*** Task material ***

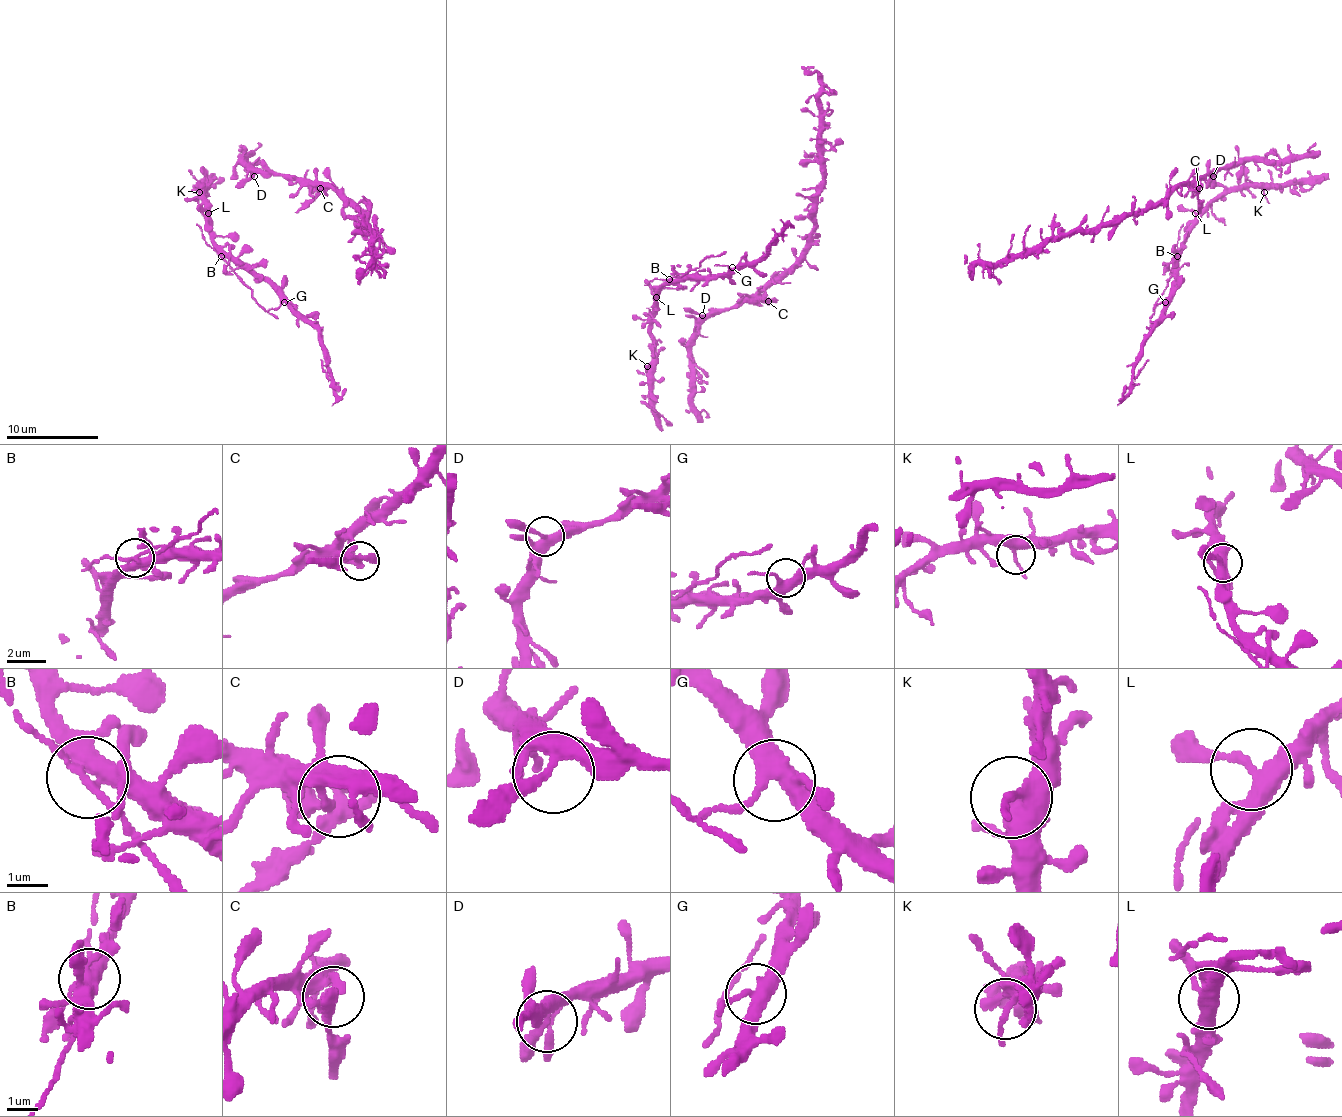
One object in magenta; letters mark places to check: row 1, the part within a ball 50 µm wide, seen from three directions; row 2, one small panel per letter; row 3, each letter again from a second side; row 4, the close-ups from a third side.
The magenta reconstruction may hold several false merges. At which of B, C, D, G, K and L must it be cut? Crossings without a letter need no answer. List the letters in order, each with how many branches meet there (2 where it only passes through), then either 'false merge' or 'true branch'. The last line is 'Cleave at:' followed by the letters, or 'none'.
B: 5 branches meet; false merge
C: 2 branches meet; false merge
D: 2 branches meet; true branch
G: 4 branches meet; true branch
K: 2 branches meet; true branch
L: 3 branches meet; true branch
Cleave at: B, C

*** End of Task material ***

If any image appears in the entries, omit it and return the rest verbatim.

One object in magenta; letters mark places to check: row 1, the part within a ball 50 µm wide, seen from three directions; row 2, one small panel per letter; row 3, each letter again from a second side; row 4, the close-ups from a third side.
The magenta reconstruction may hold several false merges. At which of B, C, D, G, K and L must it be cut? Crossings without a letter need no answer. List the letters in order, each with how many branches meet there (2 where it only passes through), then either 'false merge' or 'true branch'. The last line is 'Cleave at:' followed by the letters, or 'none'.
B: 5 branches meet; false merge
C: 2 branches meet; false merge
D: 2 branches meet; true branch
G: 4 branches meet; true branch
K: 2 branches meet; true branch
L: 3 branches meet; true branch
Cleave at: B, C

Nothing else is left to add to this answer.